* **About this exercise**
In the text on accessibility workarounds, how did the friend manage to use the inaccessible connection utility?

* **Text shown**
--*--
That is easy to say from the viewpoint of someone who isn't limited
by accessibility problems in the first place :-).  In reality, if your boss
tells you you need to use a certain application, every trick,
no matter how icky it is, is going to be helpful.  You are just not
able to wait until some accessibility problems have been resolved
upstream (and in the case of commercial apps, you probably
would wait forever).  As an example, a friend of mine recently
bought a wireless package from his mobile phone provider to
access the internet from his laptop.  The special connection
utility they wrote is absolutely inaccessible.  The only way he found to
actually use it is to write a JAWS script which positions the mouse
pointer at an exact screen location he had to work out with
a sighted users help beforehand, and generate a click.
Now, one might argue that this is not pretty, OTOH, the alternative
for him would have been to just not use that product, and that
is sometimes not an option.
--*--
[Data items]
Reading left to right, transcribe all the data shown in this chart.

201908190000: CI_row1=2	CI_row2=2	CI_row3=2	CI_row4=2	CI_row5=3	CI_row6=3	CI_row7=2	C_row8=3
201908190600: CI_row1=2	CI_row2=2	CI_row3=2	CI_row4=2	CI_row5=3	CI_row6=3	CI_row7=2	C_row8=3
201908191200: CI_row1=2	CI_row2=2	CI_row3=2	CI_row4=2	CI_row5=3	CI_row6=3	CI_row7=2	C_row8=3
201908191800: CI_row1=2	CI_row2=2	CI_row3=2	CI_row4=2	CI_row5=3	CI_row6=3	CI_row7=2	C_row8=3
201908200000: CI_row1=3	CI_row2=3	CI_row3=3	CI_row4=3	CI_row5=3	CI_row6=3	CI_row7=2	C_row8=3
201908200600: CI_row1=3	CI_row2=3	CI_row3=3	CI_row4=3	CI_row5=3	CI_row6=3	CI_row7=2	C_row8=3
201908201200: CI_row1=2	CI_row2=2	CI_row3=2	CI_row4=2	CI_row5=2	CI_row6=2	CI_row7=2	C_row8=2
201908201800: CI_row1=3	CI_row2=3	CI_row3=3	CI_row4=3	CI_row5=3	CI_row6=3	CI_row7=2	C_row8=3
--*--
* **Completed task**
He wrote a JAWS script that moves the mouse pointer to an exact screen location, worked out beforehand with a sighted user's help, and generates a click.